何乃华
(广元市中级人民法院 四川广元 628017)
“这是富于信仰的时期,这是怀疑一切的时间;我们面前无所不能,我们面前一无所有”[1]。
司法案件引爆网络舆论的现象时有发生,河北“贾敬龙案”网络关注平息不久,今年3月,又发生山东“于欢故意伤害案”,短时间内引起以网媒为主要载体社会舆论的高度关注,形成网络舆情,司法再次面对舆情危机,舆论只不过由贾敬龙案的“刀下留人”变为于欢案的“无罪释放”。
作为互联网产物,司法网络舆情是网民对司法机关工作举措、司法案件等发表的评论和提出的看法,伴随跟帖和探讨,形成“舆论漩涡”。“发表评论、提出看法”本身是一种监督行为,但是“以网络媒体等大众传媒为主要载体的社会舆论往往表现出高度的‘能动’,并引发司法与舆论的严重冲突”[2],该现象近年来频繁上演,甚至出现“压力型司法”[3]、冲破司法底线的现象。这不禁引起反思:政法工作“要把握舆情实时性、参与性、互动性越来越强的特点,以人民群众信服的内容和方式及时回应社会关切”[4]工作态度下,何以出现如此尴尬的局面?
2013年全国法院新闻宣传工作会上,最高人民法院院长周强指出人民法院要在密切关注司法舆情动向的基础上,正确分析,宽容对待,既不能对舆情无动于衷,也不能为舆情所左右,影响对案件的依法独立公正审判[5]。如何在保证依法独立公正审判基础上,正确对待网络舆情,减免舆情给司法裁判所带来的压力,成为司法面临的一个课题。近年来,“信法不如信访,上访不如上网”网络民谣的传唱某种意义上意味司法面对舆情的“完败”,虽然舆情最终归于沉寂,但是经由舆情引发的公众对司法信任危机在一定时期内将难以消除。

> [思考题]
1. 在这篇司法舆情文章中,于欢案引发的舆论诉求被概括为哪四个字?
2. 请用两句话概括这篇司法舆情文章。
3. 接着这篇司法舆情文章的最后一句往下续写。
所附资料与此无关。

> [所集资料]
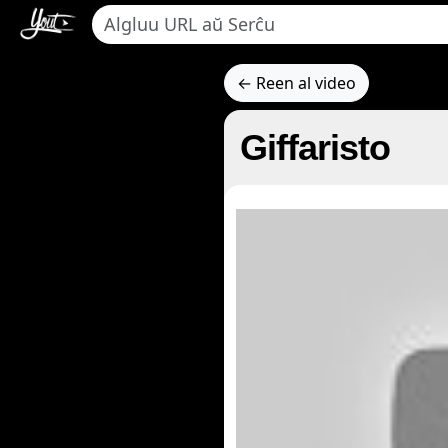
← Reen al video
Giffaristo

> [书面作答]
1. “无罪释放”。

2. 司法案件引爆网络舆论的现象时有发生,贾敬龙案和于欢案都引起了以网媒为主要载体的社会舆论的高度关注,近年来甚至出现“压力型司法”、冲破司法底线的现象。如何在保证依法独立公正审判的基础上正确对待网络舆情,减免舆情给司法裁判带来的压力,已成为司法面临的一个课题。

3.
如何客观分析司法网络舆情,形成司法与舆情良心互动的局面显得具有理论和实践意义,近年来,也为理论界和实务界所关注。已有的研究,各有其理,但也存在一些共性问题:一是带有“价值偏见”研究居多,对舆情持批评、对司法持同情态度;二是面对舆情风险,多强调引导等技术性外部策略,内部机制的研究欠缺;三是实证研究不足,多偏重理论分析,即使带个案分析,个案的选取上也往往带有由“理论到个案”的“实用主义导向”,偏重根据自身理论建构需要选取个案。
立足已有研究,本文收集近十年来(2007至今)引发网络媒体广泛报道、各大论坛热烈讨论和社会民众密切关注的热点司法网络舆情事件作为分析样本进行研究。文章第二部分将阐述样本的选取进路,并对样本相关要素进行分析,从宏观层面把握热点司法网络舆情事件现状;第三部分将分析引发舆情事件的司法案件特征,把握引发舆情事件的司法案件自身内在规律;第四部分研究舆情事件中传媒与网民,揭示传媒与网民在网络舆情事件中扮演的角色;第五部分研究司法舆情事件中的司法机关;第六部分是一些启示意义。
本文的研究也难不落窠臼,属于实证经验研究,样本选取虽是典型群案,相较个案研究,给人“大数据”感觉,但同样会陷入卡尔·珀普尔(Karl R.Popper)对“从有限的单称判断推导出普遍全称判断的归纳原理”的批判[6],但是,这种类型的归纳,目的就是要从被视为“可能的个别情况”的历史情境中,得出今后的每一次实践中都基本上站得住脚的原理或假说的主要部分[7]。以群案为突破口,透析出样本背后的共性,以期获得一些具有价值的结论,抑或取得一些经验性的总结,为后人研究提供一些启发性的成果。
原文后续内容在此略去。